Exercise prompt: Retype, without any change, the portion of the listing below that opens with the line containing "class: Pinopsida" and closes with the line containing "scientific name: Streptopelia lugens", including both of those lines.

Data lines:
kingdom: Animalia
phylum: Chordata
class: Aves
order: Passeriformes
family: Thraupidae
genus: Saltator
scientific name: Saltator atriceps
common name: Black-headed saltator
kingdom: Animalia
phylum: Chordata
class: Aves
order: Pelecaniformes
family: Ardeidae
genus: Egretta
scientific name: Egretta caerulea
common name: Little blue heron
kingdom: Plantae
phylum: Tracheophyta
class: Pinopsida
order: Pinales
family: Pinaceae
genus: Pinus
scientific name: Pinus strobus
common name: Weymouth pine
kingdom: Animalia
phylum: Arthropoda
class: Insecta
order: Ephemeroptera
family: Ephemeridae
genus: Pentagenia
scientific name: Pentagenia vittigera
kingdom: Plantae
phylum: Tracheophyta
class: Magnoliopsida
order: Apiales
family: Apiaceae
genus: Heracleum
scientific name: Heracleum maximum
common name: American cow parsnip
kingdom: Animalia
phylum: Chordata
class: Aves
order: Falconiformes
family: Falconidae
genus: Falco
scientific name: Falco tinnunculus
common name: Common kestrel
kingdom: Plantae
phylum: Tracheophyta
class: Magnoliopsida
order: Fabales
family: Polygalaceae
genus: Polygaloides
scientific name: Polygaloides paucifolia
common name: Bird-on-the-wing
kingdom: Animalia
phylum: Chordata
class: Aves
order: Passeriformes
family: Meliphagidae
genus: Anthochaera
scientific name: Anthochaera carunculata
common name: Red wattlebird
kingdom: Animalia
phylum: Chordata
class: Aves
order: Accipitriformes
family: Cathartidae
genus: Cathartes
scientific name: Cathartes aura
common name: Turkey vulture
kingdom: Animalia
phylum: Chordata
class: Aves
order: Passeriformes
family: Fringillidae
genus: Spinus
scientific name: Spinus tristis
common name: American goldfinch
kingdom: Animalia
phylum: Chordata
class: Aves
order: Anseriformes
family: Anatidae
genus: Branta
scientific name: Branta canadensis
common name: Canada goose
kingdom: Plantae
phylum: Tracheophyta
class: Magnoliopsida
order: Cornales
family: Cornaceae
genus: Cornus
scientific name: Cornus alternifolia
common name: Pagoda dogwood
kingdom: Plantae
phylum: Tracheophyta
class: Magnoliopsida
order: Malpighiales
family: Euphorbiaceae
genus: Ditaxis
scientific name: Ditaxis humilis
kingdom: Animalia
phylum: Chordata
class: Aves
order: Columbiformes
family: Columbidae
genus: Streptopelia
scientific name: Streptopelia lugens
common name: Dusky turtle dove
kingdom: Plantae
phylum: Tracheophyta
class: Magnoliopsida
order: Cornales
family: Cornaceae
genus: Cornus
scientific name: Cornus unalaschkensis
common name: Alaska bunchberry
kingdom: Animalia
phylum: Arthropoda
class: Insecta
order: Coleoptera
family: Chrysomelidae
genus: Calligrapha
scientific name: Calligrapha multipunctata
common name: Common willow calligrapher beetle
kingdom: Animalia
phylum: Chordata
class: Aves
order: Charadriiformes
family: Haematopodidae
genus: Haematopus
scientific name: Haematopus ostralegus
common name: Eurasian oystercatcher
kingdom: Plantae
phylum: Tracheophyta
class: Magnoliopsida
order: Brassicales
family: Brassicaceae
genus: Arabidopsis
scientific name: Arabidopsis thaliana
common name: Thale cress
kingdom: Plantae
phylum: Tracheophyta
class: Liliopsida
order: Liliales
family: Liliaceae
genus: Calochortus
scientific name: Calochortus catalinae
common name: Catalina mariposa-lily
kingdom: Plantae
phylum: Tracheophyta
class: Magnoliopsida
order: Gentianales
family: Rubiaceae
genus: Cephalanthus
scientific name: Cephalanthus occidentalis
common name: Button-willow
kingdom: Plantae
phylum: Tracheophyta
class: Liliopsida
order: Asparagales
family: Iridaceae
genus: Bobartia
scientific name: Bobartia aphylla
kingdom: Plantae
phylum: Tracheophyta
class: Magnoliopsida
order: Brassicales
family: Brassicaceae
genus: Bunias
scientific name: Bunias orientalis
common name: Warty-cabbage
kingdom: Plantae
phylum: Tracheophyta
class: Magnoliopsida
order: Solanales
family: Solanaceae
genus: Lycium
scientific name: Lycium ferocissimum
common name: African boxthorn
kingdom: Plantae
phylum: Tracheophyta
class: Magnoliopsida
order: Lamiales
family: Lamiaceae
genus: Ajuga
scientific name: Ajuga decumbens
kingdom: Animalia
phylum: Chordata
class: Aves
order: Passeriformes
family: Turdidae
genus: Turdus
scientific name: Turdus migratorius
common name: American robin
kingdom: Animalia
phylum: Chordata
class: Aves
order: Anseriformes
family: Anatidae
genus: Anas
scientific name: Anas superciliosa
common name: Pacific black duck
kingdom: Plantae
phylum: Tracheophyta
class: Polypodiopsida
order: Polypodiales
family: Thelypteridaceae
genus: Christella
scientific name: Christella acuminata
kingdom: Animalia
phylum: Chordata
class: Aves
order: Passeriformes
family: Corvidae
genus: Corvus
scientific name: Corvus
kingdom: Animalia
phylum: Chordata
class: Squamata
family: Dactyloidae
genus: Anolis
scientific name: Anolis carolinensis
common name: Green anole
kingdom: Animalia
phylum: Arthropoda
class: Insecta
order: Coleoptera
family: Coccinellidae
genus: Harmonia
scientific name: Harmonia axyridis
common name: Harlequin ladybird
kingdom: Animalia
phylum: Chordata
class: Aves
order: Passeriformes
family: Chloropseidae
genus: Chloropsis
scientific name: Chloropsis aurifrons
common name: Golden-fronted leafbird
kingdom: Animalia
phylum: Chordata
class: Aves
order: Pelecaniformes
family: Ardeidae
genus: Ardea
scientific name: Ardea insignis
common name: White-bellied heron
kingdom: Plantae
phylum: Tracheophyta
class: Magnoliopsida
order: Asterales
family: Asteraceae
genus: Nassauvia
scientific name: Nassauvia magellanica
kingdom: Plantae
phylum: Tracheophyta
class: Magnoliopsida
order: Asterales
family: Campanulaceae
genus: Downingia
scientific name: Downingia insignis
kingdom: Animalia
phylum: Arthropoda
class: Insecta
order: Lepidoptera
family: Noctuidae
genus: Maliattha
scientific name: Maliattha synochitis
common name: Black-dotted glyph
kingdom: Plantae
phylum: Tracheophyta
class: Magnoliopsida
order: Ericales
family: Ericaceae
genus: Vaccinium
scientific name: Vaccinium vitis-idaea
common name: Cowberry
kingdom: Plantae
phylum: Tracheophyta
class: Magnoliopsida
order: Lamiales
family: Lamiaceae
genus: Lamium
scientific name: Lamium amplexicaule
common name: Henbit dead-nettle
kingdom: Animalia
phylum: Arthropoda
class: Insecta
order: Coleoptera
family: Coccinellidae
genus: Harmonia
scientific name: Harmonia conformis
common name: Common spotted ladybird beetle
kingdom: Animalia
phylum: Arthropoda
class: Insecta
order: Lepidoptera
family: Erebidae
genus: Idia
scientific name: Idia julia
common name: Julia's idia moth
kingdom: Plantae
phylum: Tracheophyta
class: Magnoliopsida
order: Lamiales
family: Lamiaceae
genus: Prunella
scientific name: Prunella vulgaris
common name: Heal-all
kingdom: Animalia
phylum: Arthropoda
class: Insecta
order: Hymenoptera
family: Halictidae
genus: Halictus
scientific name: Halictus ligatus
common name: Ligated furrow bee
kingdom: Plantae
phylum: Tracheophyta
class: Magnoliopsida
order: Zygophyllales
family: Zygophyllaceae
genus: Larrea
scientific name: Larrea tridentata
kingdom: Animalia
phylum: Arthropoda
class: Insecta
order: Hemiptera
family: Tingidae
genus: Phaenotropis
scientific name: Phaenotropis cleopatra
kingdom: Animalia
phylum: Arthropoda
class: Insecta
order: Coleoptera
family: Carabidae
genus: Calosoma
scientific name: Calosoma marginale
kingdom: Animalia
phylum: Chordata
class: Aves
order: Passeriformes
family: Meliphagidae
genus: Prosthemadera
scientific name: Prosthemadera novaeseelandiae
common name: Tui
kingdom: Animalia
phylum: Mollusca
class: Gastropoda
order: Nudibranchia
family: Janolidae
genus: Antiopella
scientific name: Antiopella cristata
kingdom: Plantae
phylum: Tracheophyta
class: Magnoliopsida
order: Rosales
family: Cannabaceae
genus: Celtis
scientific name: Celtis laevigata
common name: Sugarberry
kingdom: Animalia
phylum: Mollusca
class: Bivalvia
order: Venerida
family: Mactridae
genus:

Expected answer:
class: Pinopsida
order: Pinales
family: Pinaceae
genus: Pinus
scientific name: Pinus strobus
common name: Weymouth pine
kingdom: Animalia
phylum: Arthropoda
class: Insecta
order: Ephemeroptera
family: Ephemeridae
genus: Pentagenia
scientific name: Pentagenia vittigera
kingdom: Plantae
phylum: Tracheophyta
class: Magnoliopsida
order: Apiales
family: Apiaceae
genus: Heracleum
scientific name: Heracleum maximum
common name: American cow parsnip
kingdom: Animalia
phylum: Chordata
class: Aves
order: Falconiformes
family: Falconidae
genus: Falco
scientific name: Falco tinnunculus
common name: Common kestrel
kingdom: Plantae
phylum: Tracheophyta
class: Magnoliopsida
order: Fabales
family: Polygalaceae
genus: Polygaloides
scientific name: Polygaloides paucifolia
common name: Bird-on-the-wing
kingdom: Animalia
phylum: Chordata
class: Aves
order: Passeriformes
family: Meliphagidae
genus: Anthochaera
scientific name: Anthochaera carunculata
common name: Red wattlebird
kingdom: Animalia
phylum: Chordata
class: Aves
order: Accipitriformes
family: Cathartidae
genus: Cathartes
scientific name: Cathartes aura
common name: Turkey vulture
kingdom: Animalia
phylum: Chordata
class: Aves
order: Passeriformes
family: Fringillidae
genus: Spinus
scientific name: Spinus tristis
common name: American goldfinch
kingdom: Animalia
phylum: Chordata
class: Aves
order: Anseriformes
family: Anatidae
genus: Branta
scientific name: Branta canadensis
common name: Canada goose
kingdom: Plantae
phylum: Tracheophyta
class: Magnoliopsida
order: Cornales
family: Cornaceae
genus: Cornus
scientific name: Cornus alternifolia
common name: Pagoda dogwood
kingdom: Plantae
phylum: Tracheophyta
class: Magnoliopsida
order: Malpighiales
family: Euphorbiaceae
genus: Ditaxis
scientific name: Ditaxis humilis
kingdom: Animalia
phylum: Chordata
class: Aves
order: Columbiformes
family: Columbidae
genus: Streptopelia
scientific name: Streptopelia lugens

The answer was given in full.